§ Input data
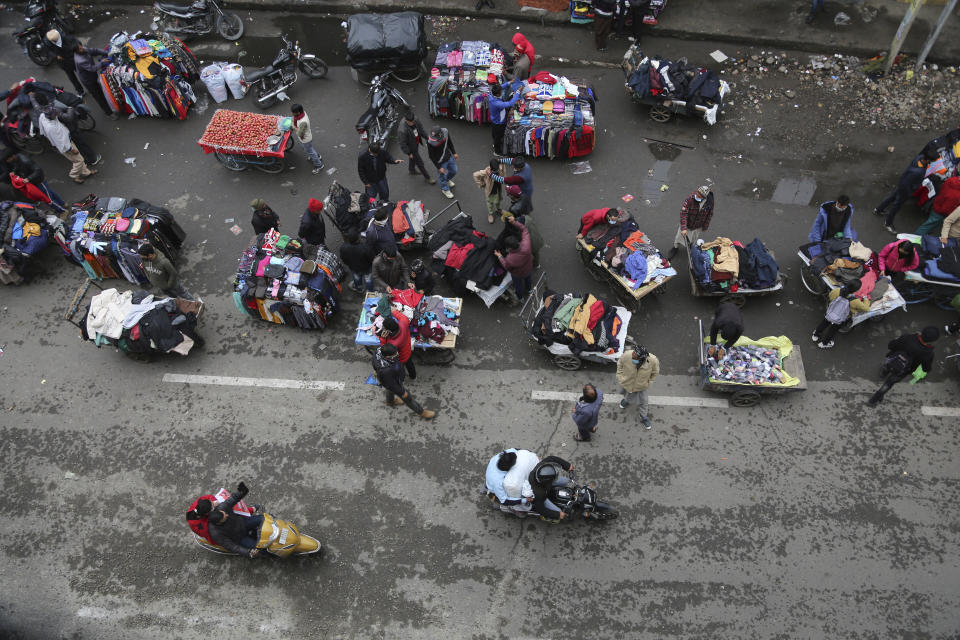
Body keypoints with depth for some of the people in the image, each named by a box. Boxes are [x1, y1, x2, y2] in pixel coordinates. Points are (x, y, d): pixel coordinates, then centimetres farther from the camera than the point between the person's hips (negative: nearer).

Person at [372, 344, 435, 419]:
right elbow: (390, 384, -28)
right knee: (407, 398, 18)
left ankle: (390, 401, 68)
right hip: (395, 383, -6)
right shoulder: (385, 371, -47)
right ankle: (421, 412, 43)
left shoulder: (380, 350, -30)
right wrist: (402, 393, -13)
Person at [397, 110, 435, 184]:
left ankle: (412, 170, 59)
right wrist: (409, 153, -18)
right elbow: (402, 143, -27)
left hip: (416, 143, 7)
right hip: (410, 147, -7)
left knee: (413, 157, 31)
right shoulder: (402, 130, -40)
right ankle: (427, 177, 30)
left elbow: (420, 128, -1)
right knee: (419, 162, 9)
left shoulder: (415, 119, -20)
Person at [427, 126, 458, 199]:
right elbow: (432, 157, -21)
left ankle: (447, 179, 59)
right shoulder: (430, 142, -36)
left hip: (449, 157, 5)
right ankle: (445, 189, 47)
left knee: (454, 171, 26)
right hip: (441, 162, -5)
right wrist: (439, 167, -16)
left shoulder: (445, 131, -23)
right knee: (442, 176, 17)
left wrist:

§ Exercise details
Everything from the line containing "left ankle: (412, 170, 59)" through the final line of the listing, inclusive, must be reproduced exactly; leave out the rest.

§ Written reply
left ankle: (412, 170, 59)
right wrist: (409, 153, -18)
right elbow: (402, 143, -27)
left hip: (416, 143, 7)
right hip: (410, 147, -7)
left knee: (413, 157, 31)
right shoulder: (402, 130, -40)
right ankle: (427, 177, 30)
left elbow: (420, 128, -1)
right knee: (419, 162, 9)
left shoulder: (415, 119, -20)
Person at [427, 126, 458, 199]:
right elbow: (432, 157, -21)
left ankle: (447, 179, 59)
right shoulder: (430, 142, -36)
left hip: (449, 157, 5)
right ankle: (445, 189, 47)
left knee: (454, 171, 26)
right hip: (441, 162, -5)
right wrist: (439, 167, -16)
left shoulder: (445, 131, -23)
right knee: (442, 176, 17)
left wrist:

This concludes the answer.